### [やること A]
ページの抜粋から次の一文を英語に訳してください。「ハリー、ロン、ハーマイオニー、グリップフックの四人はビルの家の庭で落ち合った。」

---- ページの抜粋

ハーマイオニーの手にはビーズバッグがあった。人さらいに捕まったとき、ハーマイオニーがそのバッグを自分が履いていたソックスに隠して守ったということが、ここでわかる。ハナハッカのエキスや着替えや本など、要りそうなものをいっぱいに詰めたバッグだが、魔法界は物理の法則が通用しない世界だから、バッグも中身も限りなく縮小できるらしい。

決行の日。「六時になって(中略)まだ薄暗い中で着替えをすませた」と書かれている。
今、いったい何月なのだろう。このあと物語は一気にホグワーツの戦いまで進んでいく。Pottermore によればホグワーツの戦いは5月2日。するとグリンゴッツ破りは4月の後半だろうか。イギリスの4月の六時はどんな明るさなのだろう。

ハリー、ロン、ハーマイオニー、グリップフックの四人はビルの家の庭で落ち合った。
ハーマイオニーはすでにベラトリックスに変身していた。ポリジュース薬は一時間しか持たないのに、ここで変身してしまって大丈夫なのかと思った。
「反吐が出そうな味だったわ。ガーディルートよりひどい」とハーマイオニーが言う。ガーディルートって何だっけ?と思ったが、ゼノフィリウスの家に行った時に出された飲み物だった。

ハーマイオニーは杖を出し、呪文を小声で唱えながら、ロンの容貌を変えた。
ハーマイオニーがベラトリックスに化け、別人になりすましたロンといっしょにグリンゴッツに行く。ハリーはグリップフックを背負って透明マントをかぶる。それが計画だった。

--------
---- 調べるデータ

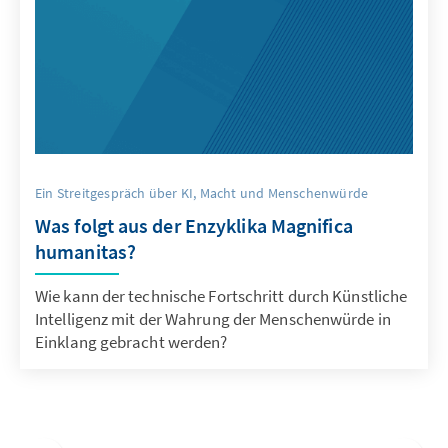
Ein Streitgespräch über KI, Macht und Menschenwürde
Was folgt aus der Enzyklika Magnifica
humanitas?
Wie kann der technische Fortschritt durch Künstliche
Intelligenz mit der Wahrung der Menschenwürde in
Einklang gebracht werden?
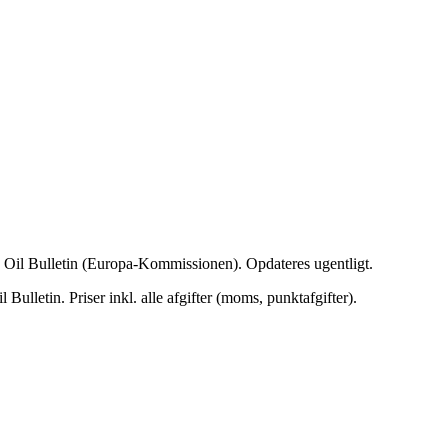
EU Oil Bulletin (Europa-Kommissionen). Opdateres ugentligt.
Bulletin. Priser inkl. alle afgifter (moms, punktafgifter).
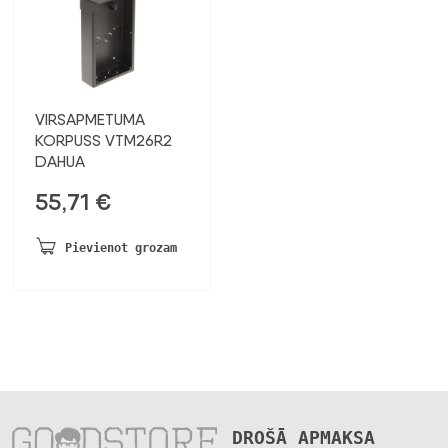
VIRSAPMETUMA
KORPUSS VTM26R2
DAHUA
55,71
€
Pievienot grozam
DROŠĀ APMAKSA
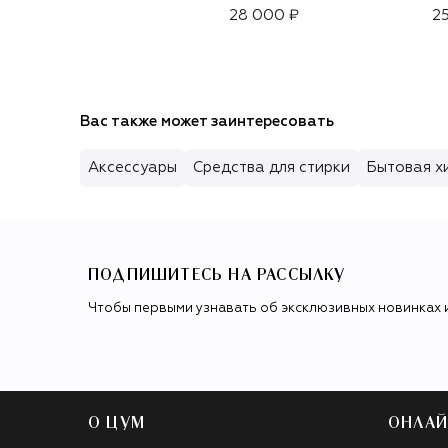
Корица" (1000ml)
28 000 ₽
25
Вас также может заинтересовать
Аксессуары
Средства для стирки
Бытовая х
ПОДПИШИТЕСЬ НА РАССЫЛКУ
Чтобы первыми узнавать об эксклюзивных новинках 
О ЦУМ
ОНЛАЙ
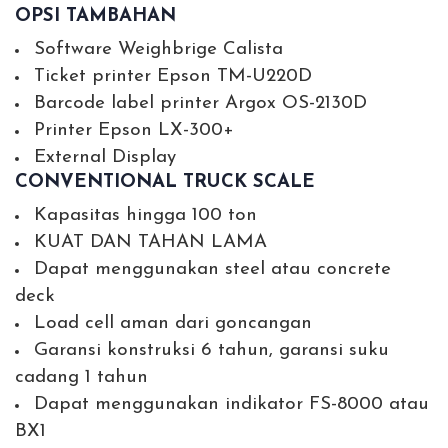
OPSI TAMBAHAN
Software Weighbrige Calista
Ticket printer Epson TM-U220D
Barcode label printer Argox OS-2130D
Printer Epson LX-300+
External Display
CONVENTIONAL TRUCK SCALE
Kapasitas hingga 100 ton
KUAT DAN TAHAN LAMA
Dapat menggunakan steel atau concrete
deck
Load cell aman dari goncangan
Garansi konstruksi 6 tahun, garansi suku
cadang 1 tahun
Dapat menggunakan indikator FS-8000 atau
BX1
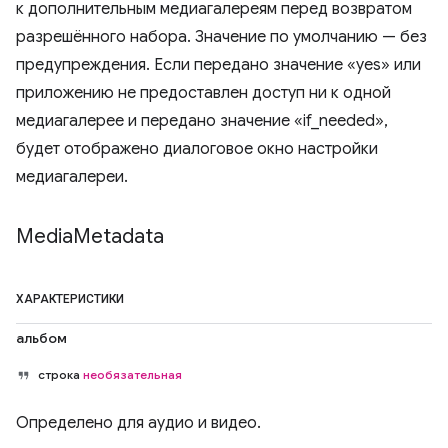
к дополнительным медиагалереям перед возвратом
разрешённого набора. Значение по умолчанию — без
предупреждения. Если передано значение «yes» или
приложению не предоставлен доступ ни к одной
медиагалерее и передано значение «if_needed»,
будет отображено диалоговое окно настройки
медиагалереи.
Media
Metadata
ХАРАКТЕРИСТИКИ
альбом
строка
необязательная
Определено для аудио и видео.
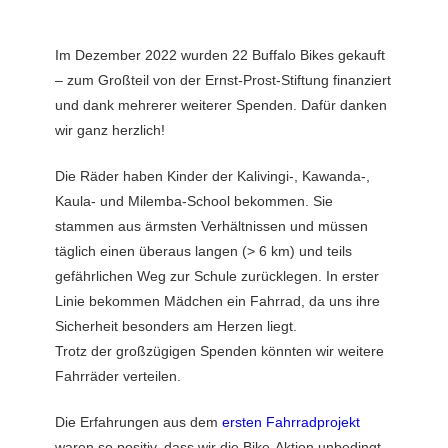
Im Dezember 2022 wurden 22 Buffalo Bikes gekauft
– zum Großteil von der Ernst-Prost-Stiftung finanziert
und dank mehrerer weiterer Spenden. Dafür danken
wir ganz herzlich!
Die Räder haben Kinder der Kalivingi-, Kawanda-,
Kaula- und Milemba-School bekommen. Sie
stammen aus ärmsten Verhältnissen und müssen
täglich einen überaus langen (> 6 km) und teils
gefährlichen Weg zur Schule zurücklegen. In erster
Linie bekommen Mädchen ein Fahrrad, da uns ihre
Sicherheit besonders am Herzen liegt.
Trotz der großzügigen Spenden könnten wir weitere
Fahrräder verteilen.
Die Erfahrungen aus dem
ersten Fahrradprojekt
waren so positiv, dass wir die Bike-Aktion unbedingt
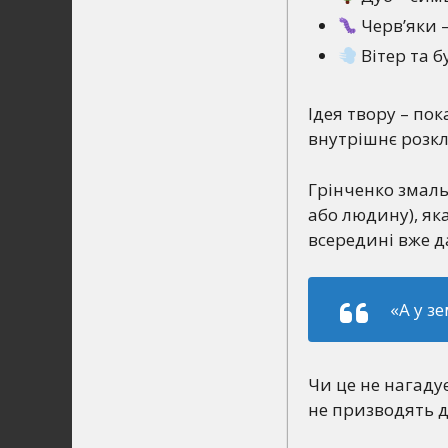
Черв’яки –
Вітер та б
Ідея твору – пок
внутрішнє розк
Грінченко змаль
або людину), як
всередині вже д
«А у з
Чи це не нагаду
не призводять д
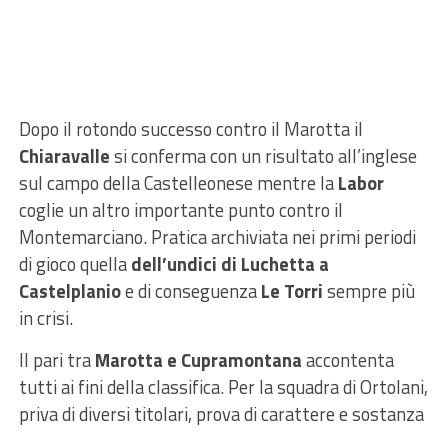
Dopo il rotondo successo contro il Marotta il
Chiaravalle
si conferma con un risultato all’inglese
sul campo della Castelleonese mentre la
Labor
coglie un altro importante punto contro il
Montemarciano. Pratica archiviata nei primi periodi
di gioco quella
dell’undici di Luchetta a
Castelplanio
e di conseguenza
Le Torri
sempre più
in crisi.
Il pari tra
Marotta e Cupramontana
accontenta
tutti ai fini della classifica. Per la squadra di Ortolani,
priva di diversi titolari, prova di carattere e sostanza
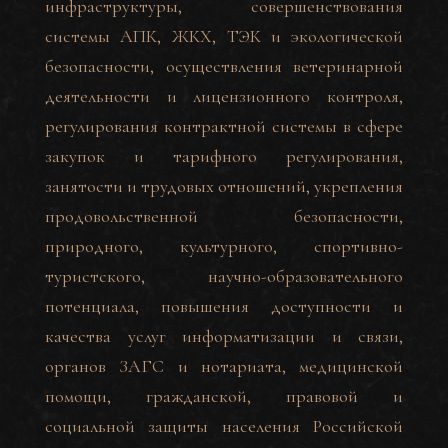
инфраструктуры, совершенствования
системы АПК, ЖКХ, ТЭК и экологической
безопасности, осуществления ветеринарной
деятельности и лицензионного контроля,
регулирования контрактной системы в сфере
закупок и тарифного регулирования,
занятости и трудовых отношений, укрепления
продовольственной безопасности,
природного, культурного, спортивно-
туристского, научно-образовательного
потенциала, повышения доступности и
качества услуг информатизации и связи,
органов ЗАГС и нотариата, медицинской
помощи, гражданской, правовой и
социальной защиты населения Российской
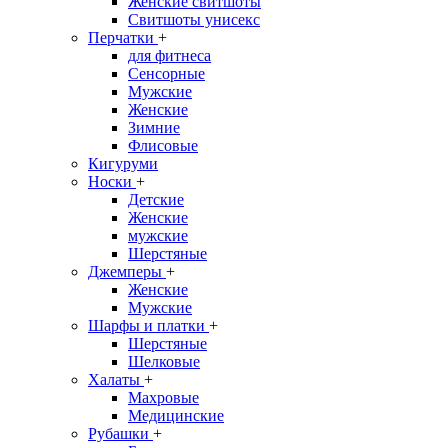
Женские свитшоты
Свитшоты унисекс
Перчатки
+
для фитнеса
Сенсорные
Мужские
Женские
Зимние
Флисовые
Кигуруми
Носки
+
Детские
Женские
мужские
Шерстяные
Джемперы
+
Женские
Мужские
Шарфы и платки
+
Шерстяные
Шелковые
Халаты
+
Махровые
Медицинские
Рубашки
+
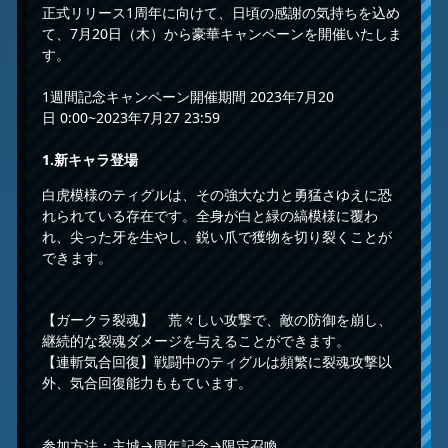
正式リリース1周年に向けて、日頃の感謝の気持ちを込め
て、7月20日（木）から豪華キャンペーンを開催いたしま
す。
1週間記念キャンペーン開催期間 2023年7月20
日 0:00~2023年7月27 23:59
1.
新キャラ登場
白虎模様のティグルは、その強大な力と勇猛さゆえに恐
れられている存在です。全身が白と緑の縞模様に覆わ
れ、尖った牙を生やし、鋭い爪で獲物を切り裂くことが
できます。
【ガークラ裂魂】 荒々しい攻撃で、敵の防御を崩し、
継続的な裂魂ダメージを与えることができます。
【連斬気合回復】戦闘中のティグルは頻繁に裂魂攻撃以
外、気合回復能力ももています。
参加方法：主城→周年記念→限定召喚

--------

### [やること B]
エントリーの「к дополнительным медиагалереям」がある行から書き写し始め、「priva di diversi」がある行で止めてください。両はしの行も入れ、画像の部分は答えから外してください。

### [答え A]
Harry, Ron, Hermione, and Griphook met up in the garden of Bill's house.

### [答え B]
к дополнительным медиагалереям перед возвратом
разрешённого набора. Значение по умолчанию — без
предупреждения. Если передано значение «yes» или
приложению не предоставлен доступ ни к одной
медиагалерее и передано значение «if_needed»,
будет отображено диалоговое окно настройки
медиагалереи.
Media
Metadata
ХАРАКТЕРИСТИКИ
альбом
строка
необязательная
Определено для аудио и видео.
Im Dezember 2022 wurden 22 Buffalo Bikes gekauft
– zum Großteil von der Ernst-Prost-Stiftung finanziert
und dank mehrerer weiterer Spenden. Dafür danken
wir ganz herzlich!
Die Räder haben Kinder der Kalivingi-, Kawanda-,
Kaula- und Milemba-School bekommen. Sie
stammen aus ärmsten Verhältnissen und müssen
täglich einen überaus langen (> 6 km) und teils
gefährlichen Weg zur Schule zurücklegen. In erster
Linie bekommen Mädchen ein Fahrrad, da uns ihre
Sicherheit besonders am Herzen liegt.
Trotz der großzügigen Spenden könnten wir weitere
Fahrräder verteilen.
Die Erfahrungen aus dem
ersten Fahrradprojekt
waren so positiv, dass wir die Bike-Aktion unbedingt
Черв’яки –
Вітер та б
Ідея твору – пок
внутрішнє розк
Грінченко змаль
або людину), як
всередині вже д
«А у з
Чи це не нагаду
не призводять д
Dopo il rotondo successo contro il Marotta il
Chiaravalle
si conferma con un risultato all’inglese
sul campo della Castelleonese mentre la
Labor
coglie un altro importante punto contro il
Montemarciano. Pratica archiviata nei primi periodi
di gioco quella
dell’undici di Luchetta a
Castelplanio
e di conseguenza
Le Torri
sempre più
in crisi.
Il pari tra
Marotta e Cupramontana
accontenta
tutti ai fini della classifica. Per la squadra di Ortolani,
priva di diversi titolari, prova di carattere e sostanza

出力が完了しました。